= Jim Otvos =

James D. Otvos is an academic/researcher/entrepreneur in nuclear magnetic resonance spectroscopy who has pioneered and published, since the later 1970s, extensive research on the roles of the various lipoproteins in cardiovascular disease and led the company, LipoScience, which developed the Vantera Analyzer.

From 1950 (when the first research was published identifying lipoproteins as the primary driver of the atherosclerosis process) through the 1990s, the basic science work which led to sub-fractionation of lipoprotein particles: chylomicrons (AKA ULDL), VLDL, IDL, LDL & HDL had long remained too expensive for routine use in clinical medicine. This issue was (and is) complicated by the multiple sub-distinctions within these groupings.

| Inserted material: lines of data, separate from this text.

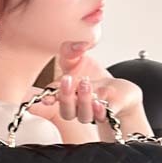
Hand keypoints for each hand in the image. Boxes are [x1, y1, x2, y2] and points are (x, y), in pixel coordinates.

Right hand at [27, 38, 142, 125]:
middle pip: (66, 111)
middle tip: (67, 80)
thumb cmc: (92, 75)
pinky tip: (99, 102)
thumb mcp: (77, 58)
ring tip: (85, 83)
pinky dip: (99, 111)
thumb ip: (71, 51)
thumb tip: (78, 45)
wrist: (116, 86)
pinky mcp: (108, 113)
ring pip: (83, 115)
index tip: (46, 96)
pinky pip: (101, 117)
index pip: (52, 99)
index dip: (47, 98)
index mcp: (64, 95)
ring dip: (83, 100)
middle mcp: (75, 107)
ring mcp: (91, 112)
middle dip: (65, 96)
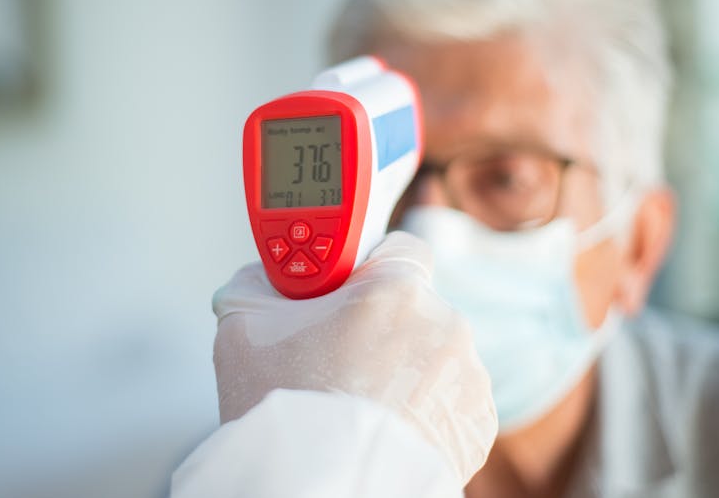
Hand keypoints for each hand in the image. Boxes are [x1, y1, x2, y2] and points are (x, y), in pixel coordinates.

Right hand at [212, 231, 497, 482]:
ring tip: (358, 401)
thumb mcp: (243, 326)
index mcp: (396, 288)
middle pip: (412, 305)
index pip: (398, 245)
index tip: (345, 288)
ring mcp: (466, 375)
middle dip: (380, 324)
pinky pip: (448, 398)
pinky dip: (423, 408)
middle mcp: (444, 323)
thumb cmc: (289, 411)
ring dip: (404, 368)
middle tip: (337, 356)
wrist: (321, 486)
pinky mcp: (476, 421)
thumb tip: (267, 275)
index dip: (368, 266)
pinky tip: (384, 424)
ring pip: (430, 353)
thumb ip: (259, 281)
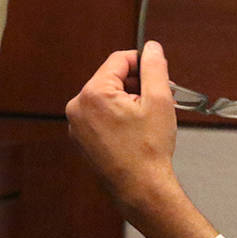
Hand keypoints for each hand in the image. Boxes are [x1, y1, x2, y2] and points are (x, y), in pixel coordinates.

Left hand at [67, 42, 217, 237]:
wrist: (141, 189)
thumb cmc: (148, 151)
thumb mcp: (159, 100)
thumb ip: (154, 67)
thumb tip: (151, 48)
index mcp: (93, 93)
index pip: (119, 60)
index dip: (142, 63)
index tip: (158, 73)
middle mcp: (78, 107)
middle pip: (112, 78)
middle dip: (136, 85)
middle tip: (157, 100)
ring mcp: (77, 125)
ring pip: (107, 96)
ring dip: (129, 100)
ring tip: (147, 118)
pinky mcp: (82, 138)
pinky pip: (101, 114)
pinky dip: (119, 115)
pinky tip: (135, 130)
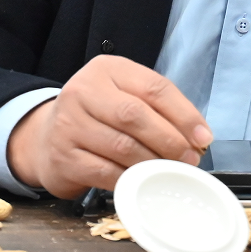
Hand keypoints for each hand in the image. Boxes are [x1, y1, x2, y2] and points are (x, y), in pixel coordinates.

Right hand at [6, 55, 213, 198]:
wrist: (47, 137)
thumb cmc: (98, 115)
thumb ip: (158, 107)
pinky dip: (131, 179)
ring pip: (122, 146)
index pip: (153, 87)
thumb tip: (199, 136)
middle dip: (170, 140)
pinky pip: (107, 172)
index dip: (183, 114)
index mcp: (106, 69)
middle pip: (135, 115)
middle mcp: (83, 91)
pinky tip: (143, 182)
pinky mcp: (64, 157)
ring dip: (154, 162)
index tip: (203, 136)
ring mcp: (69, 124)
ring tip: (170, 170)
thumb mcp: (125, 95)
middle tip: (190, 158)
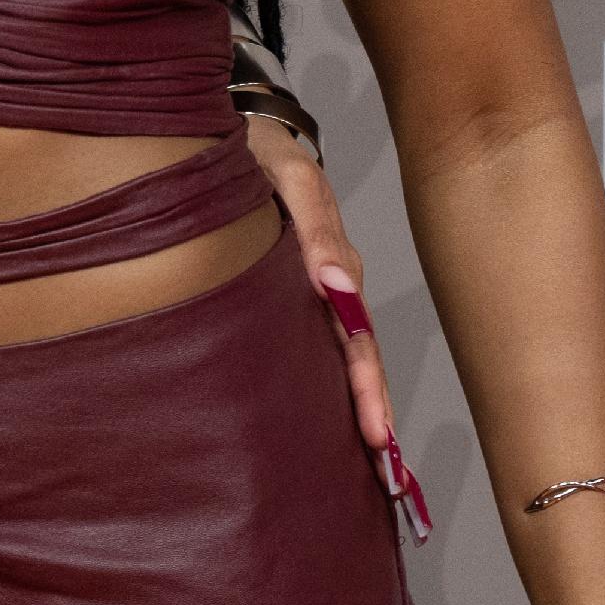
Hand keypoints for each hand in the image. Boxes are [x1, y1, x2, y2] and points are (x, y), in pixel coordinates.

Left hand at [245, 115, 417, 516]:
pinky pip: (296, 342)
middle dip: (366, 415)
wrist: (225, 134)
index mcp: (329, 266)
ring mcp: (298, 293)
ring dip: (344, 407)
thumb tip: (335, 287)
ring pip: (327, 357)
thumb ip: (315, 225)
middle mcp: (320, 288)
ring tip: (360, 468)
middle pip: (350, 360)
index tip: (375, 434)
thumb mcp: (288, 177)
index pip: (356, 339)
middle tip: (378, 471)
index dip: (366, 389)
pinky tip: (311, 423)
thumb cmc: (256, 153)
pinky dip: (311, 382)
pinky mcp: (272, 294)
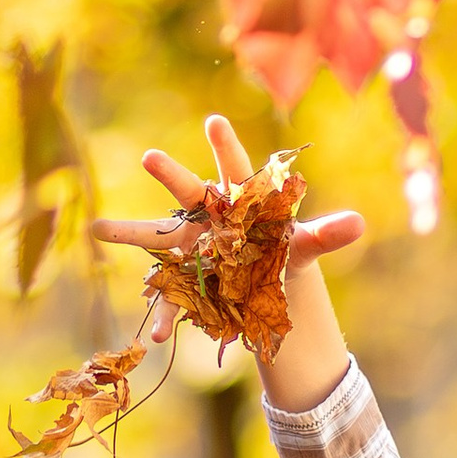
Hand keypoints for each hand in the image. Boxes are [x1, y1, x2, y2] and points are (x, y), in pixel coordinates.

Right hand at [94, 113, 363, 343]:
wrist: (261, 279)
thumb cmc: (281, 248)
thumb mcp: (305, 246)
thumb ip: (327, 235)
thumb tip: (360, 225)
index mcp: (241, 201)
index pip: (237, 169)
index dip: (226, 146)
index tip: (215, 120)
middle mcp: (208, 217)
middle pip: (188, 192)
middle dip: (171, 175)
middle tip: (149, 155)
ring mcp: (190, 247)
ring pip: (157, 237)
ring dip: (127, 232)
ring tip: (96, 228)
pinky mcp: (184, 279)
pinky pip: (170, 296)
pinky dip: (165, 316)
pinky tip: (159, 337)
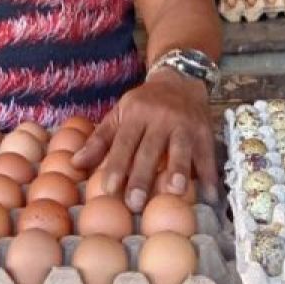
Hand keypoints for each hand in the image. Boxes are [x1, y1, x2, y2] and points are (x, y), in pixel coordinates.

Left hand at [72, 68, 218, 211]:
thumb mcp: (120, 114)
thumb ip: (100, 140)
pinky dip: (209, 176)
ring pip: (181, 149)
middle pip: (150, 150)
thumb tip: (74, 164)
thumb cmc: (145, 104)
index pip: (124, 142)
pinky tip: (209, 196)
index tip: (108, 190)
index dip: (116, 165)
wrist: (180, 79)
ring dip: (178, 171)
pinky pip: (207, 155)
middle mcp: (161, 118)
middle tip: (134, 204)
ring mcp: (185, 125)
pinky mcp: (206, 132)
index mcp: (136, 113)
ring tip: (174, 192)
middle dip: (142, 176)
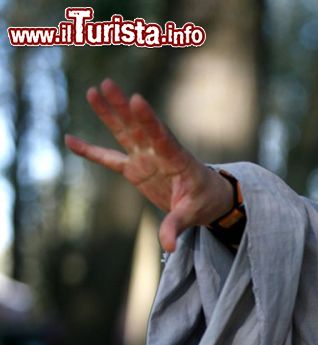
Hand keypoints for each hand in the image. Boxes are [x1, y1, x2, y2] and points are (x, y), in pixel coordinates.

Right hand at [64, 78, 232, 250]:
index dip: (149, 120)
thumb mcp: (192, 215)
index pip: (162, 138)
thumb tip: (169, 247)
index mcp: (177, 160)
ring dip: (109, 113)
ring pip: (124, 133)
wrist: (207, 199)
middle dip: (123, 107)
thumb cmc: (204, 201)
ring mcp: (145, 159)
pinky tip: (70, 140)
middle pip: (138, 127)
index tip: (138, 100)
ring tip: (92, 91)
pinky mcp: (135, 169)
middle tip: (108, 84)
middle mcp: (159, 154)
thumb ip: (176, 226)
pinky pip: (109, 159)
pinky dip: (90, 151)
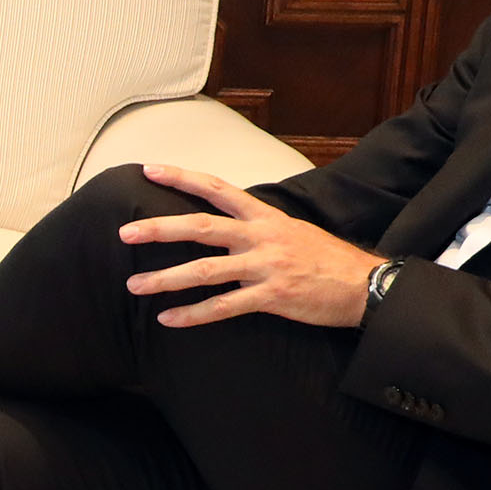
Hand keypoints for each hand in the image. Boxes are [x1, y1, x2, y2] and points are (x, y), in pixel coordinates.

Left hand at [119, 163, 381, 328]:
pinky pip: (224, 307)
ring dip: (166, 278)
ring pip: (206, 270)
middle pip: (202, 227)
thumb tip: (221, 225)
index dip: (182, 178)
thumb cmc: (324, 259)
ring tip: (134, 285)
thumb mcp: (290, 230)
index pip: (216, 189)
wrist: (365, 285)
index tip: (150, 170)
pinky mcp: (272, 297)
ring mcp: (266, 267)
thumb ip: (254, 227)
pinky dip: (194, 314)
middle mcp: (262, 236)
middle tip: (125, 233)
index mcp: (265, 216)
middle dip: (160, 229)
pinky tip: (169, 319)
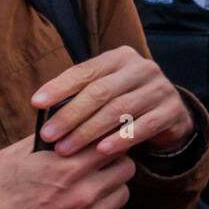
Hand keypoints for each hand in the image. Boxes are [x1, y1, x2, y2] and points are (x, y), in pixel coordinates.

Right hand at [0, 136, 134, 208]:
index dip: (109, 139)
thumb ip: (46, 140)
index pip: (113, 144)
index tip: (104, 139)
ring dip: (111, 186)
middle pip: (126, 168)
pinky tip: (80, 205)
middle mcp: (83, 192)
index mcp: (68, 167)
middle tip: (102, 160)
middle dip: (116, 161)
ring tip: (93, 183)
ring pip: (122, 194)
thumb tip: (65, 127)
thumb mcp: (13, 157)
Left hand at [32, 46, 194, 156]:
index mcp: (120, 58)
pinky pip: (144, 126)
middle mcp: (142, 68)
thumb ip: (80, 93)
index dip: (59, 87)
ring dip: (89, 131)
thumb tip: (41, 108)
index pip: (86, 71)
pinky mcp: (172, 110)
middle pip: (101, 91)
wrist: (169, 113)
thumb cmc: (124, 102)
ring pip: (120, 109)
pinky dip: (121, 139)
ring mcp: (160, 88)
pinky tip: (101, 151)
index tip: (36, 103)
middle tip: (48, 135)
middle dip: (70, 115)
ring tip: (66, 148)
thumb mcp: (104, 90)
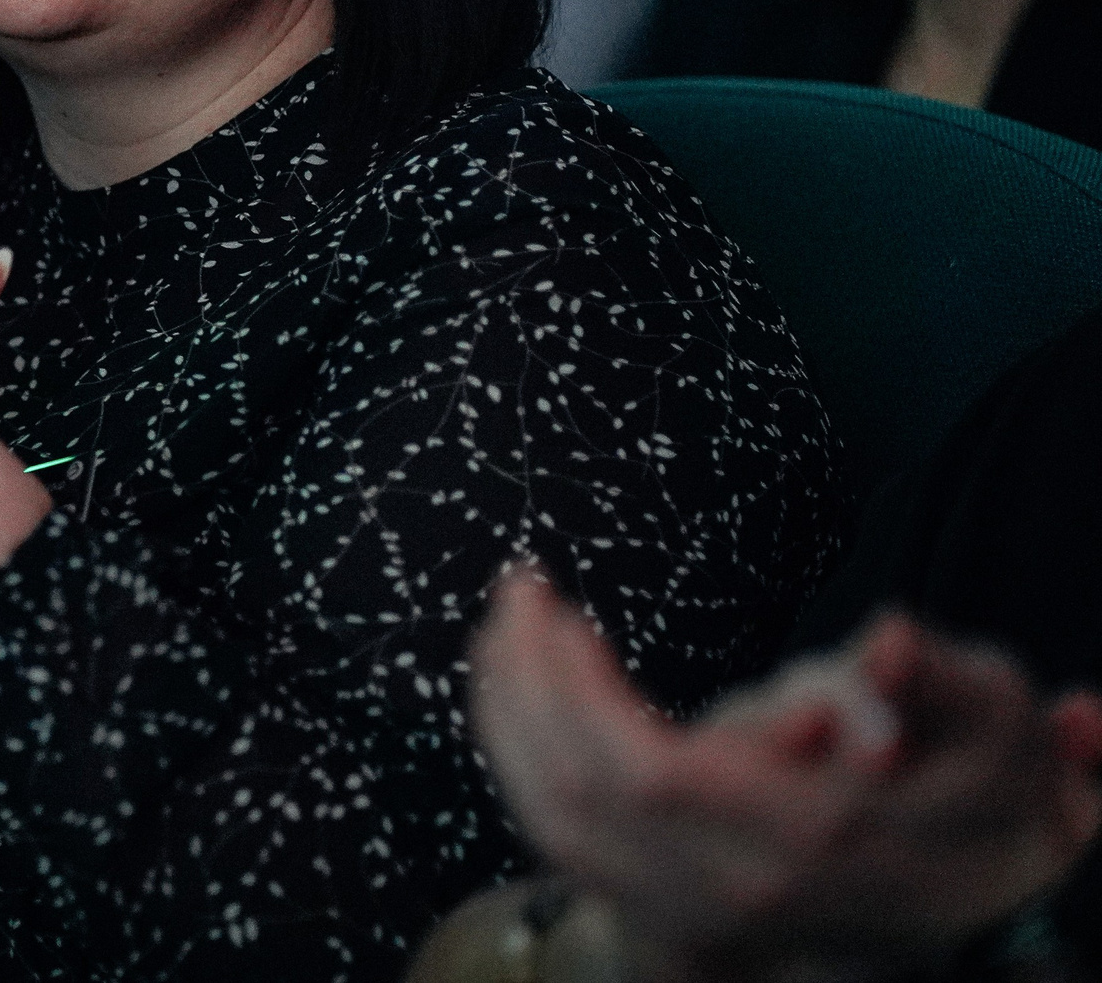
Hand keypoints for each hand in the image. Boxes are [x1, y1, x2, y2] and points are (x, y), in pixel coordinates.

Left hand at [471, 565, 1101, 976]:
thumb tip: (889, 641)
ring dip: (506, 714)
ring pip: (551, 820)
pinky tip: (509, 688)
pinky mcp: (661, 899)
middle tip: (517, 586)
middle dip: (525, 681)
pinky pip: (553, 834)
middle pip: (577, 792)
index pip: (647, 773)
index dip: (579, 690)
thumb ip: (933, 680)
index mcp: (800, 833)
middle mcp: (735, 884)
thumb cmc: (977, 778)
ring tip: (503, 622)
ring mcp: (694, 904)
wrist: (970, 890)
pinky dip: (515, 756)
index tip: (555, 603)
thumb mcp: (987, 719)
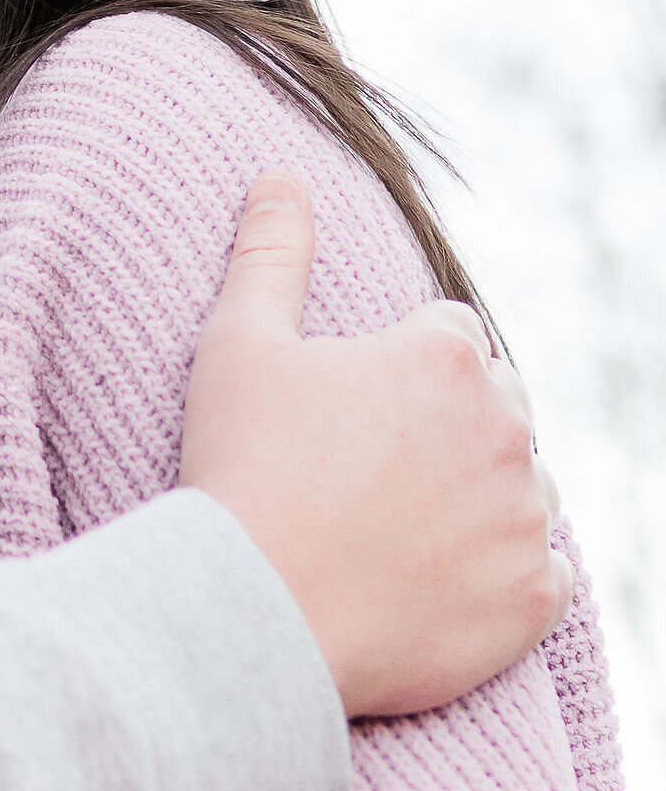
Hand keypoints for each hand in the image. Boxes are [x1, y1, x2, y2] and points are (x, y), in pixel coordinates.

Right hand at [180, 172, 569, 716]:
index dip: (402, 363)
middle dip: (455, 421)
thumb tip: (280, 176)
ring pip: (528, 488)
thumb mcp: (240, 342)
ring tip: (406, 521)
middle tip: (376, 463)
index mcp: (445, 358)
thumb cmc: (243, 468)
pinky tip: (445, 577)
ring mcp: (524, 522)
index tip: (356, 405)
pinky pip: (549, 576)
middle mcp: (504, 431)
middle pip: (501, 404)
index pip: (454, 334)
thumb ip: (273, 252)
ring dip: (487, 495)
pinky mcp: (530, 602)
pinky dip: (510, 575)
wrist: (254, 614)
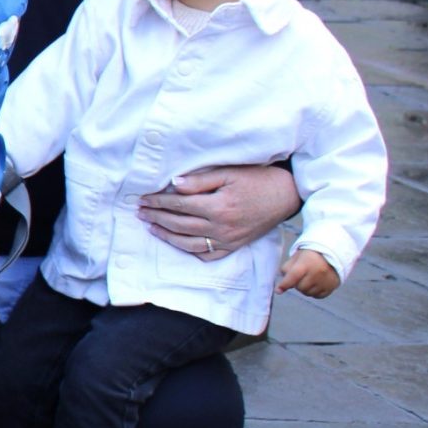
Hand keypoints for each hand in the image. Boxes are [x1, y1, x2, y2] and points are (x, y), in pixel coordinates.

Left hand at [136, 164, 301, 259]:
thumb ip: (200, 181)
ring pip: (189, 243)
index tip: (144, 198)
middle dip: (157, 218)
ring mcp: (228, 240)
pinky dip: (190, 250)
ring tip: (151, 227)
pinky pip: (207, 255)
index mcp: (219, 207)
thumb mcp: (229, 173)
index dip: (158, 202)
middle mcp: (222, 227)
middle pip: (180, 225)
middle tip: (141, 212)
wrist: (285, 194)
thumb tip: (173, 185)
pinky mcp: (234, 247)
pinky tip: (177, 243)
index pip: (179, 205)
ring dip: (166, 236)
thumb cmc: (257, 179)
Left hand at [278, 250, 338, 297]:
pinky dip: (314, 292)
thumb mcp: (296, 257)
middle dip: (297, 284)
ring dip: (305, 289)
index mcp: (306, 263)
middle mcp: (317, 273)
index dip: (284, 285)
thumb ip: (286, 269)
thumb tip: (281, 285)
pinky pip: (317, 296)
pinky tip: (315, 283)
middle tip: (300, 277)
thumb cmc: (310, 256)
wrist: (331, 254)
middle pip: (300, 287)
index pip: (293, 277)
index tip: (278, 290)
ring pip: (308, 293)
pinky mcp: (332, 287)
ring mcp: (325, 281)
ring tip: (308, 279)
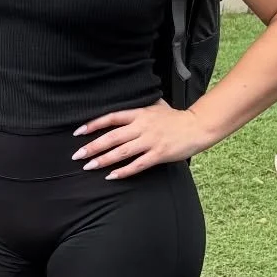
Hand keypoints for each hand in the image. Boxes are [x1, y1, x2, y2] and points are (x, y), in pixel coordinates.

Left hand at [73, 101, 211, 179]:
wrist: (198, 126)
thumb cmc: (176, 117)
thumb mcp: (156, 106)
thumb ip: (139, 107)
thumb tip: (125, 99)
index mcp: (139, 114)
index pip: (111, 118)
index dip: (93, 125)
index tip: (77, 132)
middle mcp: (142, 127)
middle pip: (112, 137)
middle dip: (92, 147)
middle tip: (77, 156)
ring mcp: (151, 141)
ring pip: (122, 152)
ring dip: (103, 160)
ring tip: (88, 166)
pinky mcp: (160, 154)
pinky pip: (138, 164)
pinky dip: (124, 171)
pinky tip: (111, 176)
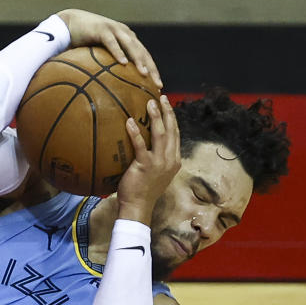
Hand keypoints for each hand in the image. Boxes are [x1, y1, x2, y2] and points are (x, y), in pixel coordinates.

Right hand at [56, 9, 161, 88]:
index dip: (153, 70)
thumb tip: (112, 89)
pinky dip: (118, 53)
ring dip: (139, 60)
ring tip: (144, 74)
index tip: (158, 86)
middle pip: (143, 52)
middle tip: (157, 84)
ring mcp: (115, 30)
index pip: (145, 56)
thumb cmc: (85, 42)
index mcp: (128, 40)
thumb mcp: (101, 55)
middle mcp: (125, 34)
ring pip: (131, 46)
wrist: (70, 23)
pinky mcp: (102, 30)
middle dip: (151, 68)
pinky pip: (112, 43)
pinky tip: (123, 63)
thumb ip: (109, 67)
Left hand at [117, 95, 180, 224]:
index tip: (167, 105)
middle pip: (171, 130)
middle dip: (167, 111)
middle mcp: (170, 160)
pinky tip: (129, 121)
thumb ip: (158, 159)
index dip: (172, 118)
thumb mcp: (157, 174)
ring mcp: (159, 163)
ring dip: (156, 116)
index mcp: (175, 160)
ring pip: (160, 134)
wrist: (138, 207)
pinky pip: (140, 145)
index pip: (176, 134)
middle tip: (161, 97)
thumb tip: (149, 145)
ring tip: (150, 103)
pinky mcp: (145, 166)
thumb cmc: (143, 191)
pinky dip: (136, 132)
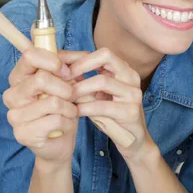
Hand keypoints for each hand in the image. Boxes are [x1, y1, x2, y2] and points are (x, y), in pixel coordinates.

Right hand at [3, 47, 78, 164]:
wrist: (61, 142)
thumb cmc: (62, 108)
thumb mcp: (66, 82)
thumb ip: (67, 64)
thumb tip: (79, 53)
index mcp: (19, 77)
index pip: (29, 55)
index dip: (53, 61)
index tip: (67, 71)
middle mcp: (12, 94)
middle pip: (41, 79)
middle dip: (65, 87)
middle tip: (72, 96)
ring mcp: (14, 115)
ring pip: (52, 102)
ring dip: (70, 107)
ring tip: (70, 112)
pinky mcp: (22, 134)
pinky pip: (55, 120)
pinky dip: (68, 122)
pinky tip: (65, 125)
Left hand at [64, 48, 157, 162]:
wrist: (132, 140)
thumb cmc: (111, 114)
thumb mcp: (97, 93)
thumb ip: (83, 79)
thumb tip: (58, 66)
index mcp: (124, 69)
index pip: (101, 52)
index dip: (79, 55)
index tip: (59, 64)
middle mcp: (131, 76)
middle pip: (106, 56)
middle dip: (81, 64)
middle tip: (64, 76)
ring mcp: (133, 93)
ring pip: (103, 80)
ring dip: (80, 88)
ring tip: (67, 96)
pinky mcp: (131, 112)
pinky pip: (104, 106)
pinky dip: (86, 107)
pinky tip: (75, 111)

While this work was a giant breakthrough in understanding how fat molecules (needed and manipulated by all cells in the body) are carried within the water-based blood and intracellular transport systems, work which led to a Nobel Prize in Medicine in 1985 for identification of the LDL receptor protein via which cells ingest (termed endocytosis) LDL particles, cost (about US$5,000 per blood sample in the 1970s for the ultracentrifugation and gradient-gel electrophoresis methods which had been developed and utilized in earlier research) remained a major barrier to clinical use of this valuable information.

In the early 1990s, given increasing evidence and understanding of the role which the many different lipoproteins (not cholesterol per-se) played in the usual progression of atherosclerotic disease, Otvos began novel research work in using NMR spectroscopy to quantify the lipoproteins in first primate and then human plasma. This in turn led to giant decreases in cost while improving accuracy.

His work has led to several rewards for both accuracy and, even more importantly, for great reductions in the cost to patients of having quantitative lipoprotein fractionation; it is no longer just an expensive research tool but has become low enough in cost for most physicians and patients to use the methodology to greatly improve treatment strategies and greatly reducing cardiovascular event rates without resorting to only arterial bypass surgery or angioplasty/stents to treat the symptoms of advanced disease, often after the individual has become permanently disabled.